- PROBLEM -
Reproduce the text of every record below word for word, leaving out the pictures.

(Records taken from a dataset)
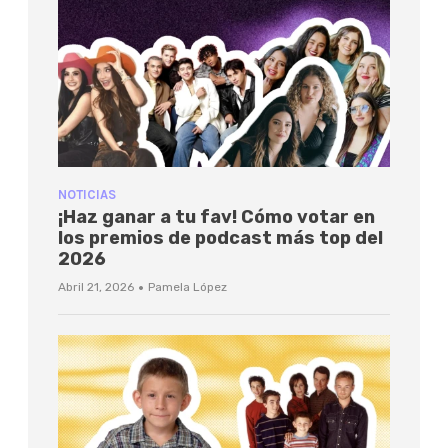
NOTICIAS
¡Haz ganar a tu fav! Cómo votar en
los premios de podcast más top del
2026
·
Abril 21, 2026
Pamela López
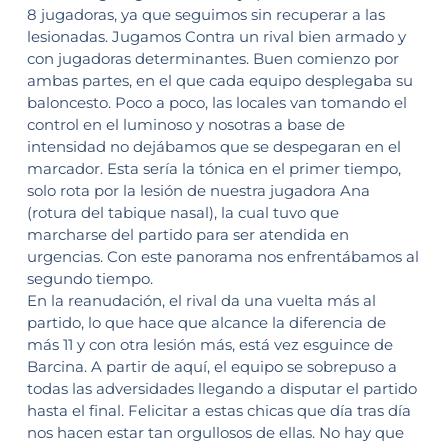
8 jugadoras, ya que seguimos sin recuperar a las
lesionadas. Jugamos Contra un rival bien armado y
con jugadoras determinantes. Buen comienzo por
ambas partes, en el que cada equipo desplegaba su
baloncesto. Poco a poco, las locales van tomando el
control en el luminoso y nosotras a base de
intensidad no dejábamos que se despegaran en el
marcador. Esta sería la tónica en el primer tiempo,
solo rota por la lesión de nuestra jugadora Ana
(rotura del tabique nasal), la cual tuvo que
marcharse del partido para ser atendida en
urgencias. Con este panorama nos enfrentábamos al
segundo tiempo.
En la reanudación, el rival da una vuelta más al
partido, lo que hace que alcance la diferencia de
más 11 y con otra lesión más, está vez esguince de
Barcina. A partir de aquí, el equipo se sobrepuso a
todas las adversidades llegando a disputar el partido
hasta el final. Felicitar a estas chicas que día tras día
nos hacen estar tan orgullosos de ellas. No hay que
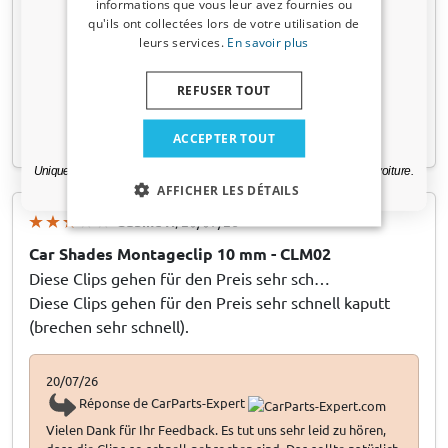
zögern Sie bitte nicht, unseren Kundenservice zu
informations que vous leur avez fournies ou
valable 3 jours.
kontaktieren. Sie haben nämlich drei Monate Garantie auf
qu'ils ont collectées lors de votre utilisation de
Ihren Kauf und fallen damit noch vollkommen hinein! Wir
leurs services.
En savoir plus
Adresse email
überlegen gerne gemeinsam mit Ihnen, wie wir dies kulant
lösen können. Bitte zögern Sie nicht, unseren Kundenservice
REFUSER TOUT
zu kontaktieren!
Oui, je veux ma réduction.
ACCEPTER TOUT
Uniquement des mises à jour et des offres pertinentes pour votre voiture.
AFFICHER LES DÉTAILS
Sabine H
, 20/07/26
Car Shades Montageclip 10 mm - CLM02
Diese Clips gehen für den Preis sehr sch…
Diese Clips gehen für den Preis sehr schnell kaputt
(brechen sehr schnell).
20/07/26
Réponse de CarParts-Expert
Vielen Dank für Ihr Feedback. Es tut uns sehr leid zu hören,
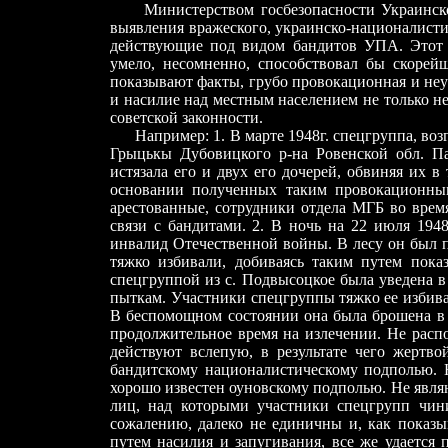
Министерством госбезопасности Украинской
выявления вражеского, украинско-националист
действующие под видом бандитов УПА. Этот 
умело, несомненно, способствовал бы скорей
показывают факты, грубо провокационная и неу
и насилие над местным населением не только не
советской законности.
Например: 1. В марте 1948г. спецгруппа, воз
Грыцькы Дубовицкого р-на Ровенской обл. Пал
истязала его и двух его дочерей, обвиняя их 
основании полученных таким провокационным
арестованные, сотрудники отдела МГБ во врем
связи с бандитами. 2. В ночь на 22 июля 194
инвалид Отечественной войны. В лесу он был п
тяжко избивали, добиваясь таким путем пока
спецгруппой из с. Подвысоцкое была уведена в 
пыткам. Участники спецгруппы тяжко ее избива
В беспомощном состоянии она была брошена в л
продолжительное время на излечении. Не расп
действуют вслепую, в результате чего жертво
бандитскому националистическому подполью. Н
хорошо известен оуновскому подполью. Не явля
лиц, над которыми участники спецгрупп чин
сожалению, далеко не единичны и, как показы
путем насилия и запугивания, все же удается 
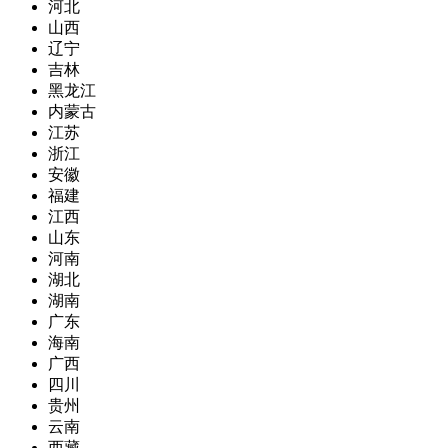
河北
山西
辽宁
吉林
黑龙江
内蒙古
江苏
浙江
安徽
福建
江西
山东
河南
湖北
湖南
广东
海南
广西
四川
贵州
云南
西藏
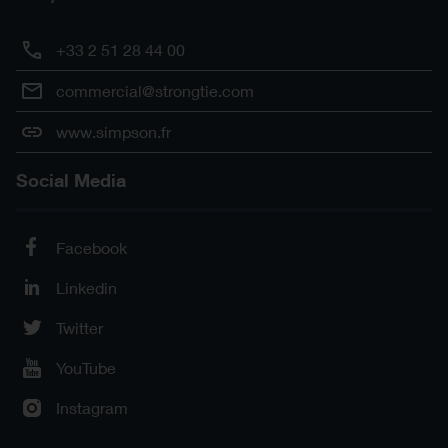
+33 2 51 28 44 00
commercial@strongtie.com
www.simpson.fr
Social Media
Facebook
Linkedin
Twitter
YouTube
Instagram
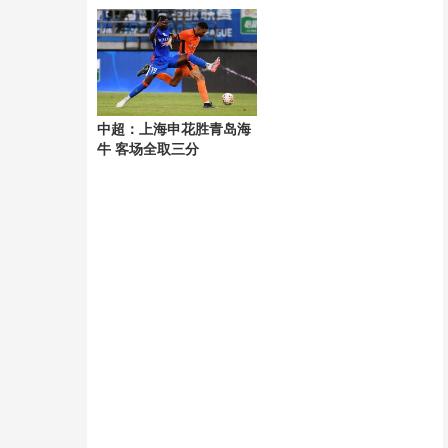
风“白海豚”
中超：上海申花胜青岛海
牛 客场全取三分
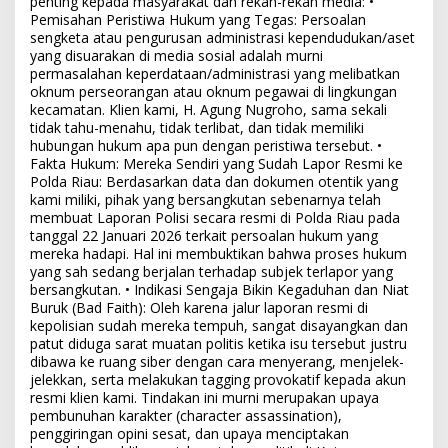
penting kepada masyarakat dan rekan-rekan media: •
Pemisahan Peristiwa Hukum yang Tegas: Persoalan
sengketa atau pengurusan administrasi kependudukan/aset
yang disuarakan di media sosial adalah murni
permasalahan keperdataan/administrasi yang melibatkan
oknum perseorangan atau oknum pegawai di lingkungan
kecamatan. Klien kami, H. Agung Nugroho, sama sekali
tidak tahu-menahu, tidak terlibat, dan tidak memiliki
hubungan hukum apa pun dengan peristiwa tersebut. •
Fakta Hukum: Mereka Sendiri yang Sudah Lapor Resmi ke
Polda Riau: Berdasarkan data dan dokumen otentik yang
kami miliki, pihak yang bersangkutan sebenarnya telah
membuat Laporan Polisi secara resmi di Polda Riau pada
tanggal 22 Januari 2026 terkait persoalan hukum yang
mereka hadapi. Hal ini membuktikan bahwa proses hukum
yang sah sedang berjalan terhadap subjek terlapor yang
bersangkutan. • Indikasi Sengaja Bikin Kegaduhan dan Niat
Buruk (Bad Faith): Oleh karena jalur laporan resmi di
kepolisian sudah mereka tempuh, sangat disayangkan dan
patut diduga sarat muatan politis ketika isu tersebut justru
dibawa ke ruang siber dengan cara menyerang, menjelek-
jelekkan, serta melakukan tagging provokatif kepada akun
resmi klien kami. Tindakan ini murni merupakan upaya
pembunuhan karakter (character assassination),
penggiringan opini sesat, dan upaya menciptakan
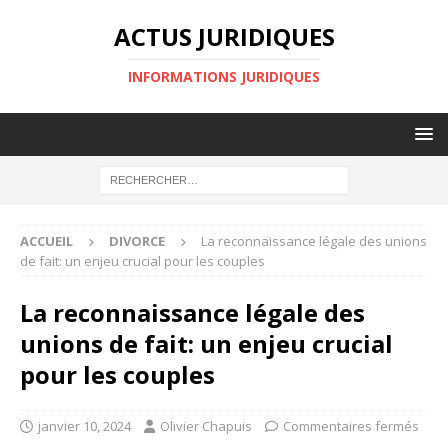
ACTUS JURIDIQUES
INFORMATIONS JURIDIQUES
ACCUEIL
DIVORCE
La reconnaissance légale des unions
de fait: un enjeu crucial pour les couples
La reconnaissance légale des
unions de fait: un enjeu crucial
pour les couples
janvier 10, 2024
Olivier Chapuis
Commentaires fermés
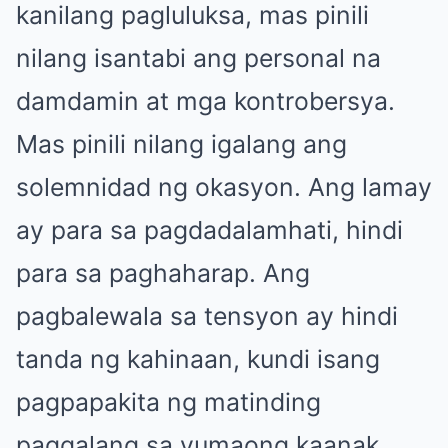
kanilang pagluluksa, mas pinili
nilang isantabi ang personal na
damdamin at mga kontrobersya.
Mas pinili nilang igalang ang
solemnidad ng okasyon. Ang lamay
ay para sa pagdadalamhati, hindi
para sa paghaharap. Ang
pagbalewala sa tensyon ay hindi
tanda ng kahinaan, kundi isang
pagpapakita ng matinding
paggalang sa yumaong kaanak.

- WRITTEN SOLUTION -
NOTICIAS
¡Haz ganar a tu fav! Cómo votar en
los premios de podcast más top del
2026
·
Abril 21, 2026
Pamela López
8 jugadoras, ya que seguimos sin recuperar a las
lesionadas. Jugamos Contra un rival bien armado y
con jugadoras determinantes. Buen comienzo por
ambas partes, en el que cada equipo desplegaba su
baloncesto. Poco a poco, las locales van tomando el
control en el luminoso y nosotras a base de
intensidad no dejábamos que se despegaran en el
marcador. Esta sería la tónica en el primer tiempo,
solo rota por la lesión de nuestra jugadora Ana
(rotura del tabique nasal), la cual tuvo que
marcharse del partido para ser atendida en
urgencias. Con este panorama nos enfrentábamos al
segundo tiempo.
En la reanudación, el rival da una vuelta más al
partido, lo que hace que alcance la diferencia de
más 11 y con otra lesión más, está vez esguince de
Barcina. A partir de aquí, el equipo se sobrepuso a
todas las adversidades llegando a disputar el partido
hasta el final. Felicitar a estas chicas que día tras día
nos hacen estar tan orgullosos de ellas. No hay que
zögern Sie bitte nicht, unseren Kundenservice zu
informations que vous leur avez fournies ou
valable 3 jours.
kontaktieren. Sie haben nämlich drei Monate Garantie auf
qu'ils ont collectées lors de votre utilisation de
Ihren Kauf und fallen damit noch vollkommen hinein! Wir
leurs services.
En savoir plus
Adresse email
überlegen gerne gemeinsam mit Ihnen, wie wir dies kulant
lösen können. Bitte zögern Sie nicht, unseren Kundenservice
REFUSER TOUT
zu kontaktieren!
Oui, je veux ma réduction.
ACCEPTER TOUT
Uniquement des mises à jour et des offres pertinentes pour votre voiture.
AFFICHER LES DÉTAILS
Sabine H
, 20/07/26
Car Shades Montageclip 10 mm - CLM02
Diese Clips gehen für den Preis sehr sch…
Diese Clips gehen für den Preis sehr schnell kaputt
(brechen sehr schnell).
20/07/26
Réponse de CarParts-Expert
Vielen Dank für Ihr Feedback. Es tut uns sehr leid zu hören,
Министерством госбезопасности Украинской
выявления вражеского, украинско-националист
действующие под видом бандитов УПА. Этот 
умело, несомненно, способствовал бы скорей
показывают факты, грубо провокационная и неу
и насилие над местным населением не только не
советской законности.
Например: 1. В марте 1948г. спецгруппа, воз
Грыцькы Дубовицкого р-на Ровенской обл. Пал
истязала его и двух его дочерей, обвиняя их 
основании полученных таким провокационным
арестованные, сотрудники отдела МГБ во врем
связи с бандитами. 2. В ночь на 22 июля 194
инвалид Отечественной войны. В лесу он был п
тяжко избивали, добиваясь таким путем пока
спецгруппой из с. Подвысоцкое была уведена в 
пыткам. Участники спецгруппы тяжко ее избива
В беспомощном состоянии она была брошена в л
продолжительное время на излечении. Не расп
действуют вслепую, в результате чего жертво
бандитскому националистическому подполью. Н
хорошо известен оуновскому подполью. Не явля
лиц, над которыми участники спецгрупп чин
сожалению, далеко не единичны и, как показы
путем насилия и запугивания, все же удается 
河北
山西
辽宁
吉林
黑龙江
内蒙古
江苏
浙江
安徽
福建
江西
山东
河南
湖北
湖南
广东
海南
广西
四川
贵州
云南
西藏
+33 2 51 28 44 00
commercial@strongtie.com
www.simpson.fr
Social Media
Facebook
Linkedin
Twitter
YouTube
Instagram
风“白海豚”
中超：上海申花胜青岛海
牛 客场全取三分
penting kepada masyarakat dan rekan-rekan media: •
Pemisahan Peristiwa Hukum yang Tegas: Persoalan
sengketa atau pengurusan administrasi kependudukan/aset
yang disuarakan di media sosial adalah murni
permasalahan keperdataan/administrasi yang melibatkan
oknum perseorangan atau oknum pegawai di lingkungan
kecamatan. Klien kami, H. Agung Nugroho, sama sekali
tidak tahu-menahu, tidak terlibat, dan tidak memiliki
hubungan hukum apa pun dengan peristiwa tersebut. •
Fakta Hukum: Mereka Sendiri yang Sudah Lapor Resmi ke
Polda Riau: Berdasarkan data dan dokumen otentik yang
kami miliki, pihak yang bersangkutan sebenarnya telah
membuat Laporan Polisi secara resmi di Polda Riau pada
tanggal 22 Januari 2026 terkait persoalan hukum yang
mereka hadapi. Hal ini membuktikan bahwa proses hukum
yang sah sedang berjalan terhadap subjek terlapor yang
bersangkutan. • Indikasi Sengaja Bikin Kegaduhan dan Niat
Buruk (Bad Faith): Oleh karena jalur laporan resmi di
kepolisian sudah mereka tempuh, sangat disayangkan dan
patut diduga sarat muatan politis ketika isu tersebut justru
dibawa ke ruang siber dengan cara menyerang, menjelek-
jelekkan, serta melakukan tagging provokatif kepada akun
resmi klien kami. Tindakan ini murni merupakan upaya
pembunuhan karakter (character assassination),
penggiringan opini sesat, dan upaya menciptakan
ACTUS JURIDIQUES
INFORMATIONS JURIDIQUES
ACCUEIL
DIVORCE
La reconnaissance légale des unions
de fait: un enjeu crucial pour les couples
La reconnaissance légale des
unions de fait: un enjeu crucial
pour les couples
janvier 10, 2024
Olivier Chapuis
Commentaires fermés
kanilang pagluluksa, mas pinili
nilang isantabi ang personal na
damdamin at mga kontrobersya.
Mas pinili nilang igalang ang
solemnidad ng okasyon. Ang lamay
ay para sa pagdadalamhati, hindi
para sa paghaharap. Ang
pagbalewala sa tensyon ay hindi
tanda ng kahinaan, kundi isang
pagpapakita ng matinding
paggalang sa yumaong kaanak.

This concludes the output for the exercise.